Bemüht widmete sich Ginny ihrer Aufgabe. Zähneknirschend unterdrückte sie ihre Flüche, wenn sie sich in die Fingerkuppen stach. Narzissa erhob sich und kam zu Ginny herüber. Ihren kritischen Blick nicht von der Arbeit der anderen Hexe lassend, neigte sie sich über sie Sessellehne.

„Oh nein, du hast viel zu fest angezogen. Der Faden muss genau die richtige Spannung haben, sonst geht es nicht. Ist er zu locker sieht es schlampig aus, ist er, wie bei dir, zu fest, zurrst du den Stoff zusammen."

Mit einem Schwenk ihres Zauberstabes war Ginnys bisheriges Werk verschwunden. Als sie murrte, ging Narzissa langsam wieder zu ihrem Platz und sagte: „Sei froh, dass ich nicht meine Mutter bin. Bei ihr gab es Schläge auf die Finger wenn es nicht perfekt war. Bellatrix hat sie einmal sogar die Nadel in die Fingerkuppe gestochen. Nur weil sie jammerte, dass sie sich so oft stach."

„Sehr motivierend."

„Ja, aber wir haben es gelernt … obwohl, wenn ich es mir recht überlege, Bella hat, nachdem sie unser Elternhaus verließ, nie wieder Nadel und Faden in die Hand genommen. Ich glaube sie hat Rodolphus sogar einmal einen Fluch auf den Hals gehetzt, als dieser verlangte, dass sie irgendetwas nähte." Narzissa seufzte.
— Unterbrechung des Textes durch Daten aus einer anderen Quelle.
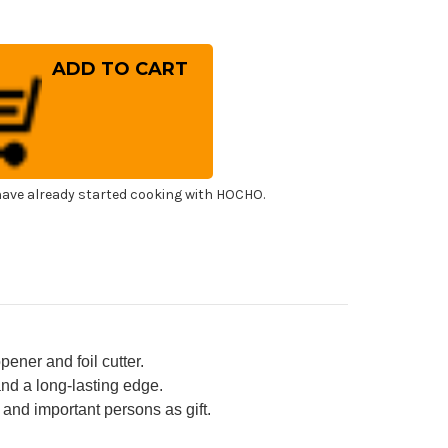
rease
ntity
HRO
mmelier
ter's
rkscrew
ne
ener
h
rong
inless
el
ave already started cooking with HOCHO.
l
ter
tle
ener
ne-
d
ored
uminum
ndle
-
pener and foil cutter.
and a long-lasting edge.
and important persons as gift.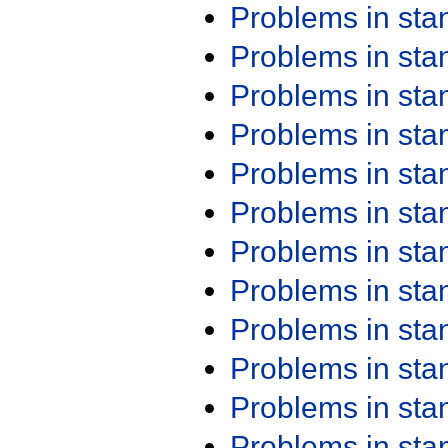
Problems in st
Problems in st
Problems in st
Problems in st
Problems in st
Problems in st
Problems in st
Problems in st
Problems in st
Problems in st
Problems in st
Problems in st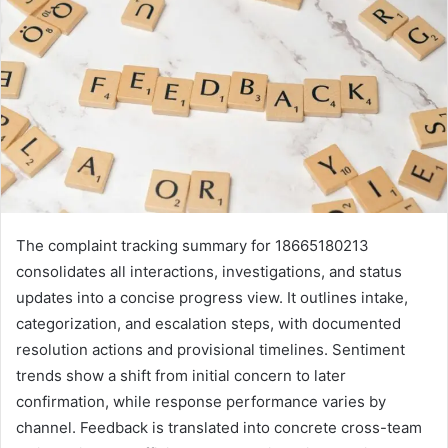
The complaint tracking summary for 18665180213
consolidates all interactions, investigations, and status
updates into a concise progress view. It outlines intake,
categorization, and escalation steps, with documented
resolution actions and provisional timelines. Sentiment
trends show a shift from initial concern to later
confirmation, while response performance varies by
channel. Feedback is translated into concrete cross-team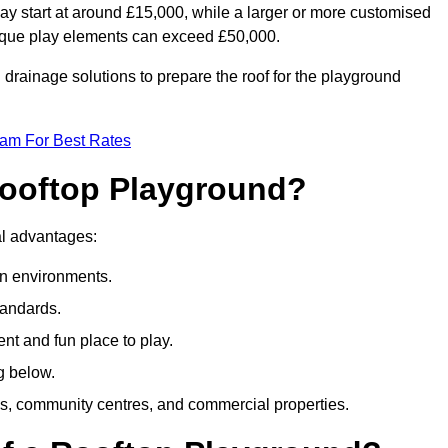
ay start at around £15,000, while a larger or more customised
ique play elements can exceed £50,000.
drainage solutions to prepare the roof for the playground
eam For Best Rates
 Rooftop Playground?
ral advantages:
an environments.
tandards.
t and fun place to play.
g below.
s, community centres, and commercial properties.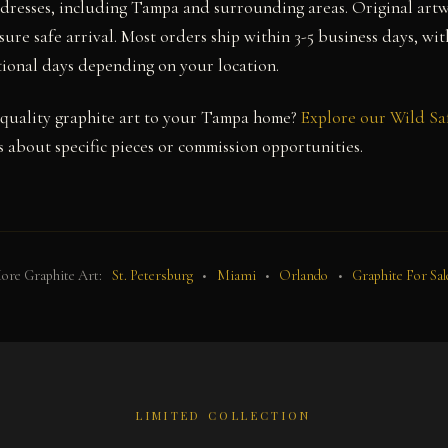
ddresses, including Tampa and surrounding areas. Original art
sure safe arrival. Most orders ship within 3-5 business days, wi
itional days depending on your location.
quality graphite art to your Tampa home?
Explore our Wild Sa
 about specific pieces or commission opportunities.
ore Graphite Art:
St. Petersburg
•
Miami
•
Orlando
•
Graphite For Sal
LIMITED COLLECTION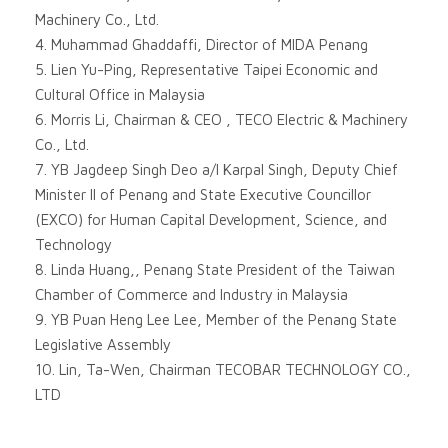
Machinery Co., Ltd.
4. Muhammad Ghaddaffi, Director of MIDA Penang
5. Lien Yu-Ping, Representative Taipei Economic and
Cultural Office in Malaysia
6. Morris Li, Chairman & CEO , TECO Electric & Machinery
Co., Ltd.
7. YB Jagdeep Singh Deo a/l Karpal Singh, Deputy Chief
Minister II of Penang and State Executive Councillor
(EXCO) for Human Capital Development, Science, and
Technology
8. Linda Huang,, Penang State President of the Taiwan
Chamber of Commerce and Industry in Malaysia
9. YB Puan Heng Lee Lee, Member of the Penang State
Legislative Assembly
10. Lin, Ta-Wen, Chairman TECOBAR TECHNOLOGY CO.,
LTD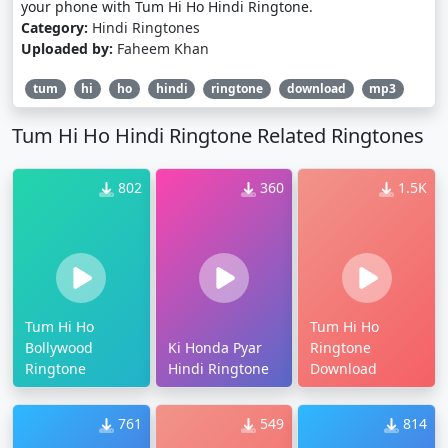
your phone with Tum Hi Ho Hindi Ringtone.
Category:
Hindi Ringtones
Uploaded by:
Faheem Khan
tum
hi
ho
hindi
ringtone
download
mp3
Tum Hi Ho Hindi Ringtone Related Ringtones
802
360
1.5K
Tum Hi Ho
Tum Hi Ho
Bollywood
Ki Honda Pyar
Ringtone
Ringtone
Hindi Ringtone
Download
761
549
814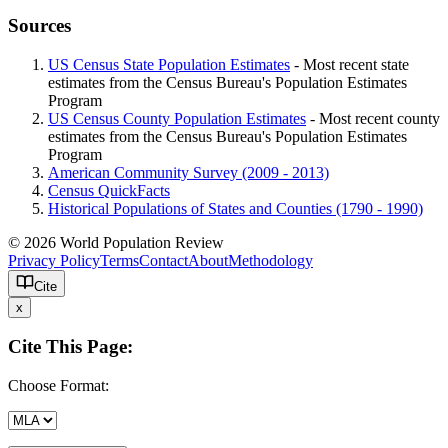
Sources
US Census State Population Estimates
- Most recent state
estimates from the Census Bureau's Population Estimates
Program
US Census County Population Estimates
- Most recent county
estimates from the Census Bureau's Population Estimates
Program
American Community Survey (2009 - 2013)
Census QuickFacts
Historical Populations of States and Counties (1790 - 1990)
© 2026 World Population Review
Privacy Policy
Terms
Contact
About
Methodology
Cite
x
Cite This Page:
Choose Format: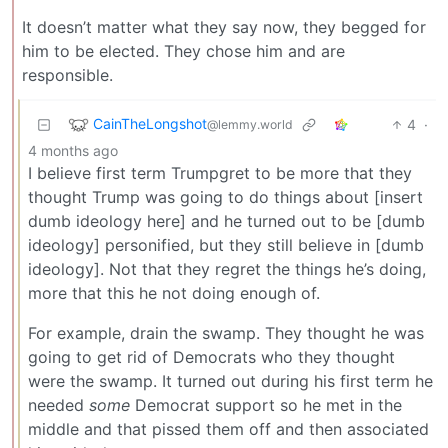
It doesn’t matter what they say now, they begged for
him to be elected. They chose him and are
responsible.
CainTheLongshot
4
·
@lemmy.world
4 months ago
I believe first term Trumpgret to be more that they
thought Trump was going to do things about [insert
dumb ideology here] and he turned out to be [dumb
ideology] personified, but they still believe in [dumb
ideology]. Not that they regret the things he’s doing,
more that this he not doing enough of.
For example, drain the swamp. They thought he was
going to get rid of Democrats who they thought
were the swamp. It turned out during his first term he
needed
some
Democrat support so he met in the
middle and that pissed them off and then associated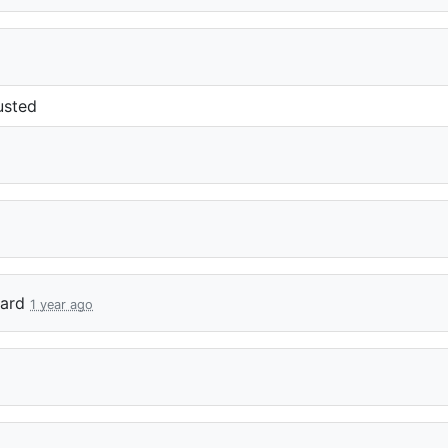
usted
ard
1 year ago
Ginny dachte an die Bellatrix die sie kannte, aus dem Ministerium und vom Endkampf. Eine verrückte von falschen Idealen geblendete Frau, verbittert und wütend.

Sie saßen schweigend beieinander und stickten, bis Lucius eintrat und verkündete, dass er wieder da sei. Sein Blick wanderte von seiner Frau zu Ginny, er zog eine Augenbraue hoch und setzte sich auf den freien Sessel.